Soeharto |
MEMO berklasifikasi sangat rahasia dan sensitif itu diumbar di Internet persis saat jasad Soeharto dikuburkan di Karanganyar. Isinya adalah transkrip perbincangan antara Presiden Amerika Serikat Richard Nixon, Menteri Luar Negeri Henry Kissinger, dan Presiden Soeharto di Gedung Putih pada Mei 1970. National Security Archive (NSA), lembaga penelitian di Universitas George Washington, yang memaparkan kabar tersebut.
Bukan cuma dengan Nixon, disebutkan pula pertemuan Soeharto dengan sejumlah petinggi Amerika seperti Presiden Gerald Ford, Ronald Reagan, sampai George Bush. Di sana juga diungkapkan hubungan Washington dengan Soeharto dari 1966 hingga 1998. Pandangan Amerika terhadap Soeharto saat dia mengawali kekuasaannya pada 1966 juga dibeberkan. Begitu pula perebutan Irian Barat 1969, penyerbuan ke Timor Timur 1975, serta kasus penembakan misterius sepanjang 1983-1984, tercatat secara detail. Laporan itu dibuka berdasar akta kebebasan informasi (FOIA).
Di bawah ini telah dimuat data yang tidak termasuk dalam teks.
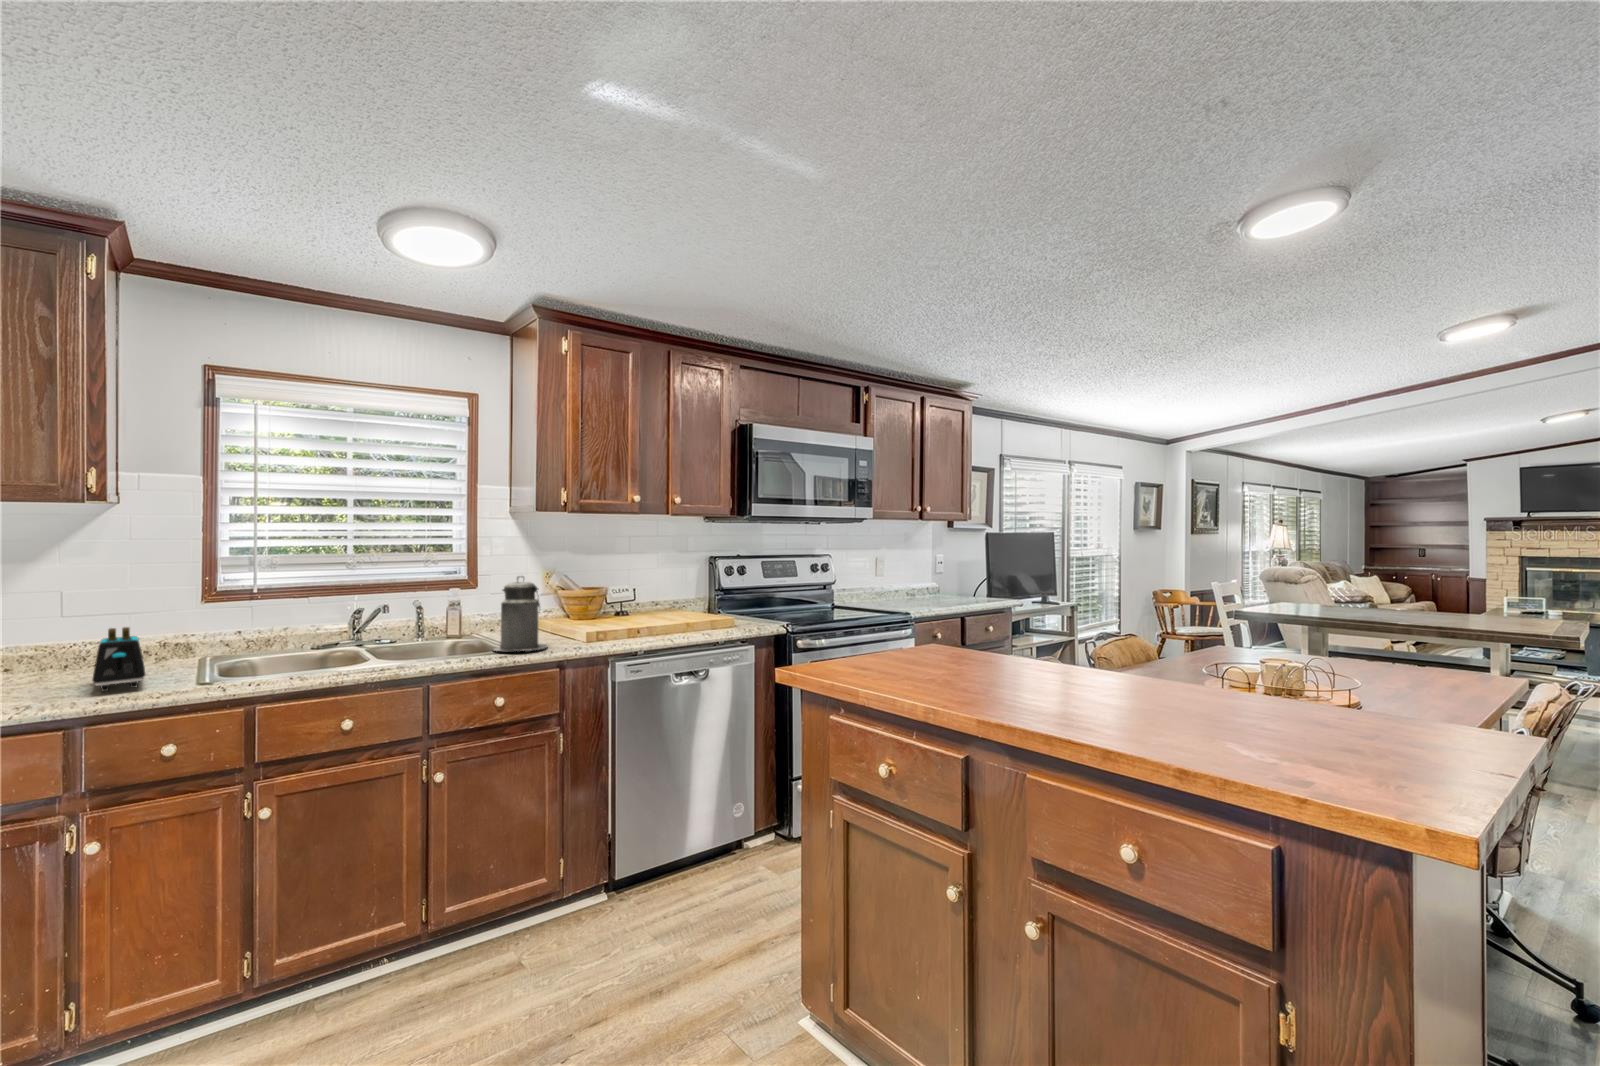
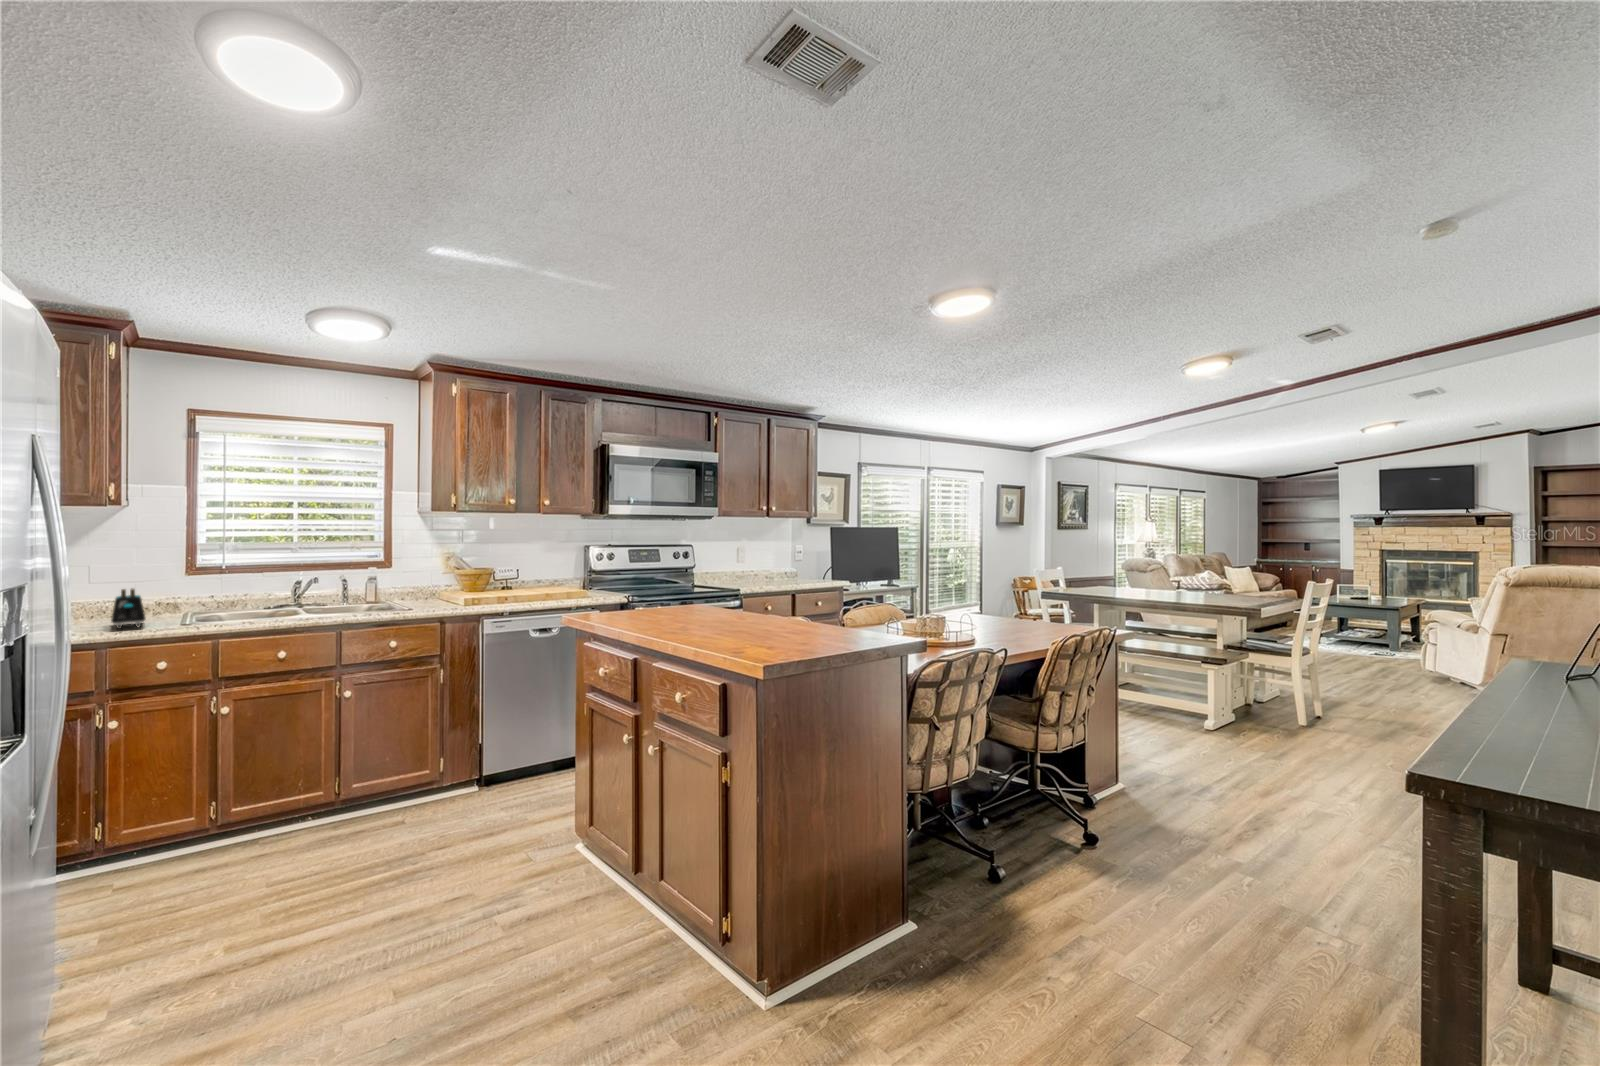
canister: present [494,576,547,651] -> none [393,557,436,610]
Tujuannya adalah mengungkap korupsi dan kebijakan represi rezim Soeharto yang "direstui" Amerika. "Tidak sekali pun para Presiden AS pernah menggunakan pengaruh maksimumnya atas rezim (Soeharto-Red.)," kata Brad Simpson kepada AFP. Brad adalah pimpinan proyek "Dokumentasi Arsip Indonesia/Timor-Timur" yang digarap NSA pada 2002.
Lembaga ini mengumpulkannya dari National Archive (NARA) dan perpustakaan kepresidenan AS. Tebalnya sampai puluhan ribu halaman. Salah satunya tertera dalam memo 26 Mei 1970. Di depan Nixon, Soeharto terang terangan mengakui menumpas kekuatan Partai Komunis Indonesia. Puluhan ribu orang yang diduga anggota PKI diinterogasi dan ditahan.
Presiden AS ke-37 itu meresponsnya dengan pernyataan dukungan. Menurut NSA melalui situsnya, setelah dua hari kunjungan Soeharto ke Washington, Amerika berjanji menambah bantuan US$ 18 juta. Duit itu memungkinkan Indonesia membeli 15 ribu pucuk senapan M-16 guna mengganti senapan AK-47. Memo lain mengungkap bagaimana rezim Soeharto memberikan berbagai konsesi kehutanan. Salah satunya, dalam memo 5 Desember 1972, diungkapkan upaya Weyerhaeuser mendapat konsesi kayu di Kalimantan.
Perusahaan kayu Amerika itu mengirim surat keluhan ke Gedung Putih. Di Indonesia, Weyerhaeuser harus membayar berbagai pungutan, baik ke militer maupun sipil di Indonesia kendati militer sudah mendapatkan bagian 35 persen saham. "Hal itu mengancam operasional perusahaan," ujar seorang pejabat perusahaan itu. Memo lain pada 7 September 1973 mengungkap bagaimana Soeharto memberi konsesi kepada tiga perusahaan boneka milik keluarga dan kroninya.
Padahal, pada saat yang sama perusahaan AS, International Paper Company, sedang merundingkan konsesi. Namun, berita tak sedap ini ditanggapi dingin oleh Cendana. Koordinator kuasa hukum Soeharto, Otto Cornelis Kaligis, menganggap data itu tak akan menjadi berkas perkara hukum kliennya. "Dalam ranah hukum, dokumen itu tidak berlaku," ujarnya.
Jaksa Agung Hendarman Supandji sedang mempelajari data rahasia tersebut. Dokumen itu akan menjadi pertimbangan apakah masih bisa digunakan atau tidak dalam penyidikan. "Harus dilihat kedaluwarsanya. Kalau belum, ya, tentu kami tindaklanjuti," ujar Jaksa Agung.